Detecting JSON/YAML/Perl/CSV/TSV/LTSV
On my recent project, fsql, I want to detect (preferably cheaply) whether a (short) piece of text is JSON, YAML, Perl, CSV, TSV, or LTSV. The JSON/YAML/Perl would contain an AOA (array of arrays) or AOH (array of hashes).
File::LibMagic gives me "text/plain" all the time, so that's useless.
Here's currently the algorithm which I'm using. It's far from perfect, but perfection is not a goal here. Good enough (or even half as good as that) is okay, since most of the time, the file type will be inferred from the filename extension. And it's okay to be wrong as long as we can be right often enough.
1. If first line contains tab character, it's either a TSV or LTSV. Type is LTSV if first line contains colon (:).
2. If text contains =>
it's probably Perl (but this is useless for AOA).
3. If text contains a bare word element in a comma-separated list, e.g. foo, bar
, it's probably YAML, since YAML allows that kind of thing.
4. If we have something like "key":value
then it's probably JSON, since YAML requires a whitespace after the colon.
I'm not particularly happy with #2. Some other ideas which can be added:
* Comment (#) signifies YAML or Perl, since JSON and the other formats don't allow for comments.
* Dangling commas (e.g. [1, 2, 3, ]
) are not allowed in JSON but allowed in YAML and Perl (BTW, I've recently read that this is even required in Go).
* YAML requires a whitespace after comma in a list (likewise for the above-mentioned whitespace after key name in a mapping).
BTW, since last announcement, fsql has become more usable and convenient. There is now an --add
(-a
) option to quickly add table files and autodetect their type. fsql now by default outputs result in the same format as the input tables, allowing you to filter CSV or other types more conveniently. And there is a --show-schema
to let you see the schema before you write SQL queries.

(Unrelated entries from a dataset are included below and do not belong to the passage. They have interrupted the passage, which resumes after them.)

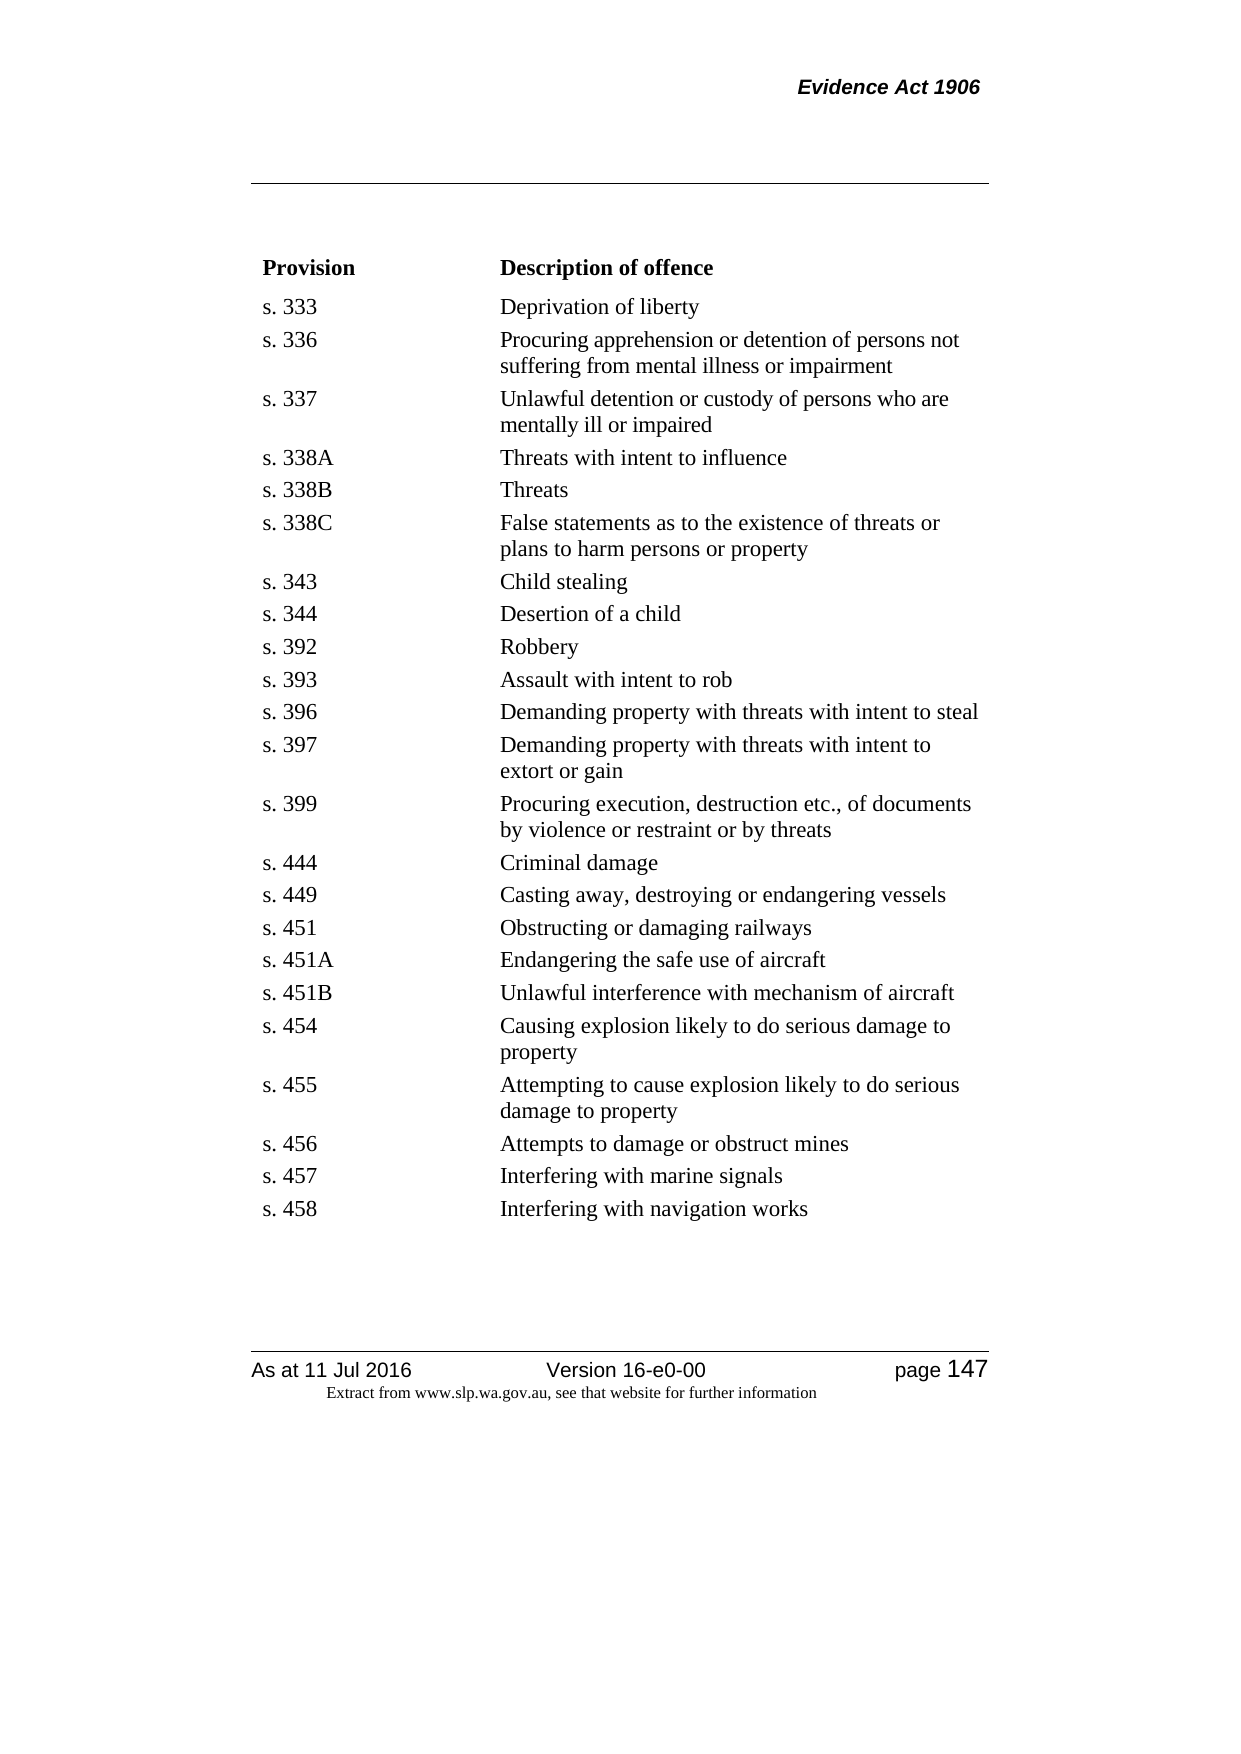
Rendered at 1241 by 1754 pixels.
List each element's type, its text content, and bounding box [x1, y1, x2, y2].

table_cell s. 392 [251, 627, 488, 659]
table_cell Interfering with navigation works [489, 1189, 989, 1221]
table_cell s. 454 [251, 1006, 488, 1064]
table_cell Interfering with marine signals [489, 1156, 989, 1189]
table_header Description of offence [489, 248, 989, 287]
table_cell Threats [489, 470, 989, 503]
table_cell s. 451B [251, 973, 488, 1006]
table_cell Assault with intent to rob [489, 659, 989, 692]
table_cell Casting away, destroying or endangering vessels [489, 875, 989, 908]
table_cell s. 393 [251, 659, 488, 692]
table_cell s. 397 [251, 725, 488, 783]
table_cell s. 338A [251, 438, 488, 470]
table_cell Demanding property with threats with intent to extort or gain [489, 725, 989, 783]
table_cell Criminal damage [489, 843, 989, 875]
table_cell Procuring apprehension or detention of persons not suffering from mental illness or impairment [489, 320, 989, 378]
table_cell s. 457 [251, 1156, 488, 1189]
table_cell s. 449 [251, 875, 488, 908]
table_cell Unlawful detention or custody of persons who are mentally ill or impaired [489, 379, 989, 437]
table_cell Deprivation of liberty [489, 287, 989, 319]
table_cell s. 451A [251, 940, 488, 973]
table_cell Procuring execution, destruction etc., of documents by violence or restraint or by threats [489, 784, 989, 842]
table_cell s. 338B [251, 470, 488, 503]
table_cell s. 343 [251, 562, 488, 594]
table_cell s. 337 [251, 379, 488, 437]
table_cell Attempting to cause explosion likely to do serious damage to property [489, 1065, 989, 1123]
table_cell s. 451 [251, 908, 488, 940]
table_cell s. 455 [251, 1065, 488, 1123]
table_cell s. 396 [251, 692, 488, 724]
table_cell Unlawful interference with mechanism of aircraft [489, 973, 989, 1006]
table_cell Child stealing [489, 562, 989, 594]
table_cell s. 338C [251, 503, 488, 562]
table_cell Attempts to damage or obstruct mines [489, 1124, 989, 1156]
table_cell s. 336 [251, 320, 488, 378]
table_cell Demanding property with threats with intent to steal [489, 692, 989, 724]
table_cell s. 399 [251, 784, 488, 842]
table_cell s. 458 [251, 1189, 488, 1221]
table_cell s. 333 [251, 287, 488, 319]
table_cell False statements as to the existence of threats or plans to harm persons or property [489, 503, 989, 562]
table_cell Desertion of a child [489, 594, 989, 627]
table_cell Threats with intent to influence [489, 438, 989, 470]
table_cell Robbery [489, 627, 989, 659]
table_header Provision [251, 248, 488, 287]
table_cell Causing explosion likely to do serious damage to property [489, 1006, 989, 1064]
table_cell s. 344 [251, 594, 488, 627]
table_cell Endangering the safe use of aircraft [489, 940, 989, 973]
table_cell Obstructing or damaging railways [489, 908, 989, 940]
table_cell s. 444 [251, 843, 488, 875]
table_cell s. 456 [251, 1124, 488, 1156]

You may want to take a two-step approach of first rejecting the guaranteed negatives, then taking the remaining set and piecewise comparing, of the given remaining formats it might be, find a test that would suggest which it is more likely to be.
Consider the following sample (assuming that ⇥ represents a literal tab character):
It's JSON, but it contains a tab on the first line, contains a colon, contains
=>
, and has something that looks like it might be a list of barewords.If you want something vaguely reliable, the best way seems to be to start with a list of all these formats, and use your heuristics to re-order the list so the most likely candidates are in front. Then step though the list, attempting to parse the data as each format, in an
eval { ... }
block. The first format which doesn't throw an exception wins!Would "assert_valid_json" from JSON::Parse be any use? It validates JSON without creating Perl structures, so it's up to ten times faster than JSON::XS. For invalid JSON, it stops reading at the very first byte which isn't valid JSON, and returns the exact byte location as an error. Then the bad byte can be used to determine what other structure it might be. (The undocumented variable
$JSON::Parse::json_diagnostics
makes it specify the error byte in JSON.)@Ben: JSON::Parse looks interesting, bookmarked it for later.

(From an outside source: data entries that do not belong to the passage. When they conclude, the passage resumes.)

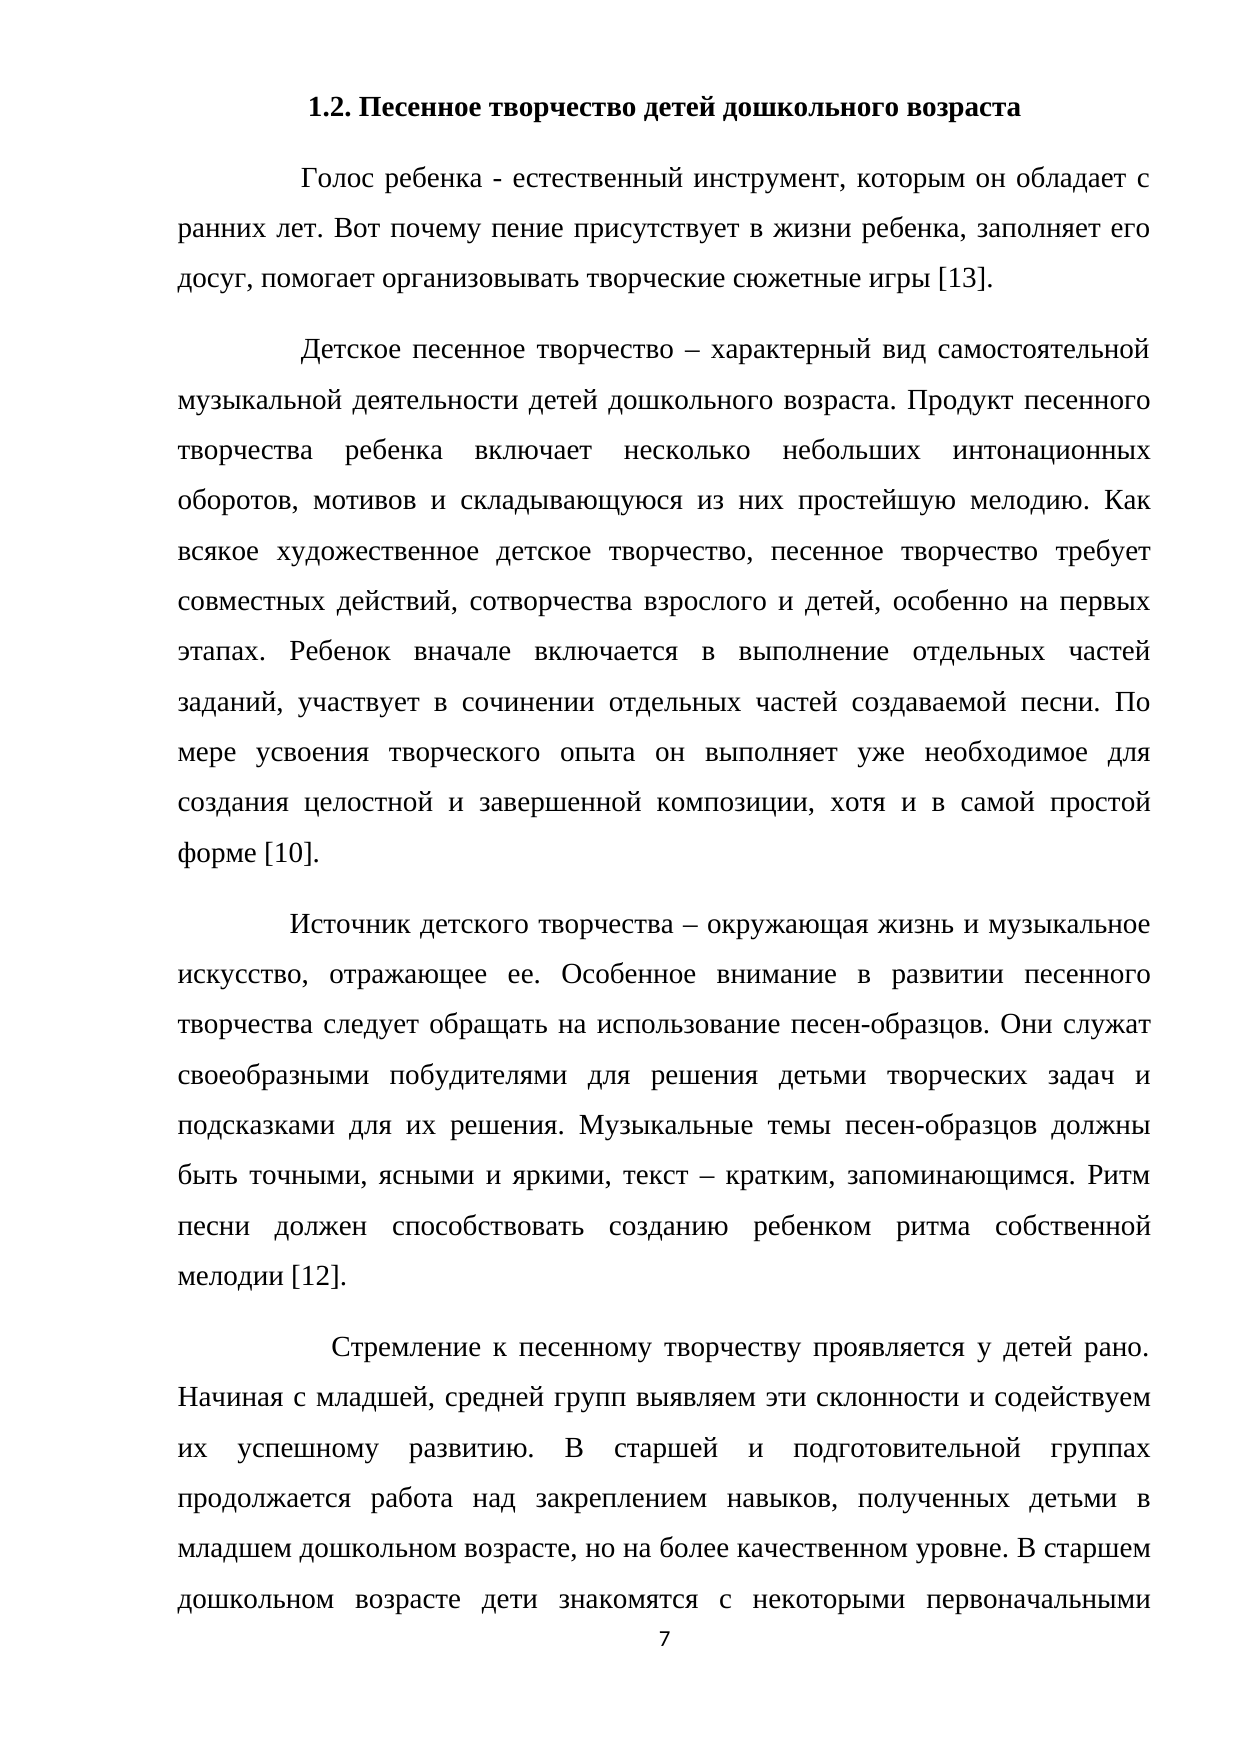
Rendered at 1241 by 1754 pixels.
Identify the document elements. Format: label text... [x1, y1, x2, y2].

text Голос ребенка - естественный инструмент, которым он обладает с ранних лет. Вот почему пение присутствует в жизни ребенка, заполняет его досуг, помогает организовывать творческие сюжетные игры [13]. [177, 160, 1152, 294]
text Источник детского творчества – окружающая жизнь и музыкальное искусство, отражающее ее. Особенное внимание в развитии песенного творчества следует обращать на использование песен-образцов. Они служат своеобразными побудителями для решения детьми творческих задач и подсказками для их решения. Музыкальные темы песен-образцов должны быть точными, ясными и яркими, текст – кратким, запоминающимся. Ритм песни должен способствовать созданию ребенком ритма собственной мелодии [12]. [177, 906, 1152, 1292]
text Детское песенное творчество – характерный вид самостоятельной музыкальной деятельности детей дошкольного возраста. Продукт песенного творчества ребенка включает несколько небольших интонационных оборотов, мотивов и складывающуюся из них простейшую мелодию. Как всякое художественное детское творчество, песенное творчество требует совместных действий, сотворчества взрослого и детей, особенно на первых этапах. Ребенок вначале включается в выполнение отдельных частей заданий, участвует в сочинении отдельных частей создаваемой песни. По мере усвоения творческого опыта он выполняет уже необходимое для создания целостной и завершенной композиции, хотя и в самой простой форме [10]. [177, 332, 1152, 868]
text 1.2. Песенное творчество детей дошкольного возраста [177, 89, 1152, 122]
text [177, 1329, 1152, 1614]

@Paul, @Toby: Thanks for the ideas, for now I'll wait for more fail cases to see if detection improvement is really needed.
You can see it as a classification problem and try feature detection.
A feature can be a matching pattern, e.g. reserved words:
The above is very simple (matches inside quoted strings--false positive), it's only to show the principle.
The method has the advantage, that the patterns and grammars can be incomplete, redundant.
If the patterns do not match false positives the surviving grammars have an overlap-score of exactly 1.
Just a test, if posting works.
I don't know of any other validators like this for Perl. If you want to throw the first part of the JSON at it and see if just the chunk is correct JSON, that can be done too by catching the "unexpected end of input" error. Please see this example.
I really like R's sqldf( https://code.google.com/p/sqldf/ ).
I tried fsql...
Hmm I'm still expecting perl's sqldf equivalent.
CSV, TSV, and LTSV don't have a lot of "patterns" though.
From what I glance, DBD::AnyData and DBD::RAM might be closer to what you want, presumably a library to perform SQL queries against your data structure in memory. fsql is written to be a CLI tool and is strictly file-based.